It’s been decades since the discovery of the human immunodeficiency virus (HIV). Ever since its discovery, researchers have been working tirelessly to figure out the characteristics and inner workings of the virus to find a cure.
A definite, traditional cure has not yet been established, even though researchers and scientists consider two specific, yet expansive, methods as “cures”.
Functional vs. Sterilising
Researchers, scientists and doctors are currently working on these procedures, which are classified as “functional” and “sterilising” cures.
Professor Caroline Tiemessen, head of cell biology for the Centre for HIV and Sexually Transmitted Infections (STI) at the National Institute of Communicable Diseases (NICD) told Health24 that we are still a long way off from a complete cure.
“Achieving HIV remission may be possible for some, but we need a better understanding of who would benefit. It is clear that early treatment is not enough for most, and additional interventions need to be found.
“With regards to there ever being a cure for HIV and Aids, we would first need to define the HIV cure – complete eradication like the Berlin Patient versus HIV remission, as in a functional cure, which is sustained control of the virus to undetectable levels without antiretroviral drugs.
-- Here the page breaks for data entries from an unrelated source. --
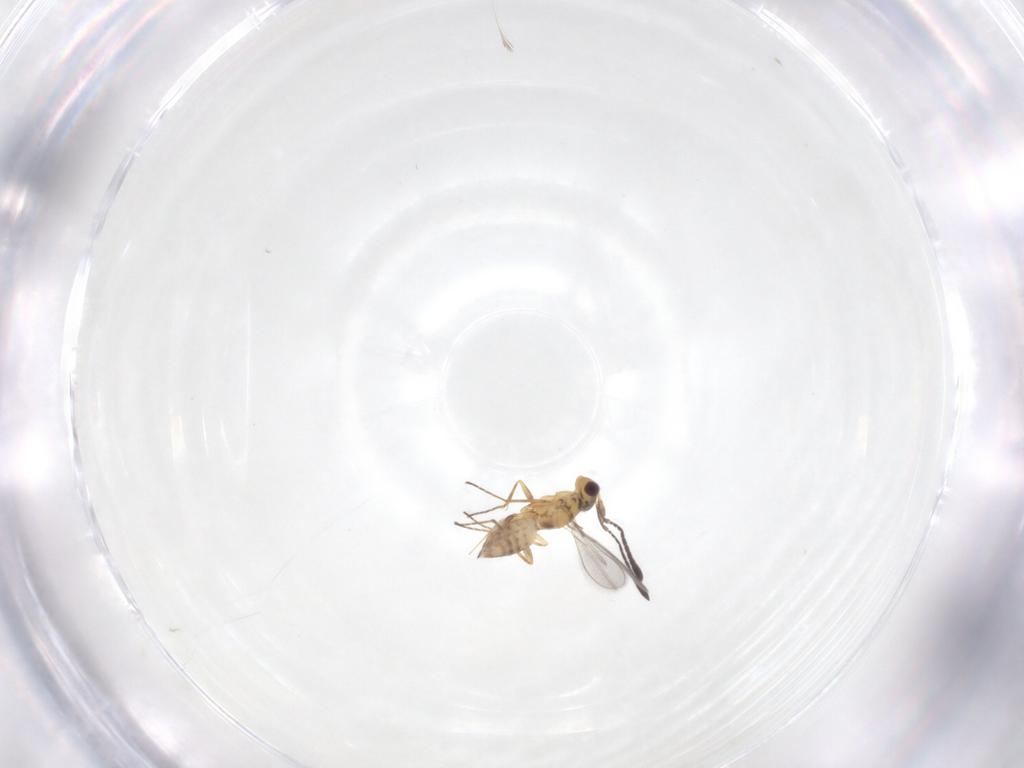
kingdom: Animalia
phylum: Arthropoda
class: Insecta
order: Hymenoptera
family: Mymaridae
“Achieving HIV remission is the more feasible option, whereas achieving a complete cure is a major challenge,” said Tiemessen.
The case of Timothy Ray Brown, better known as the Berlin Patient, and his journey to recovery, caused a lot of speculation that the method used to treat his leukaemia, along with his HIV, might be the answer to curing HIV. The situation is however very complicated.
Brown received chemotherapy and a stem cell transplant, which is one of the methods in the category of sterilising cures.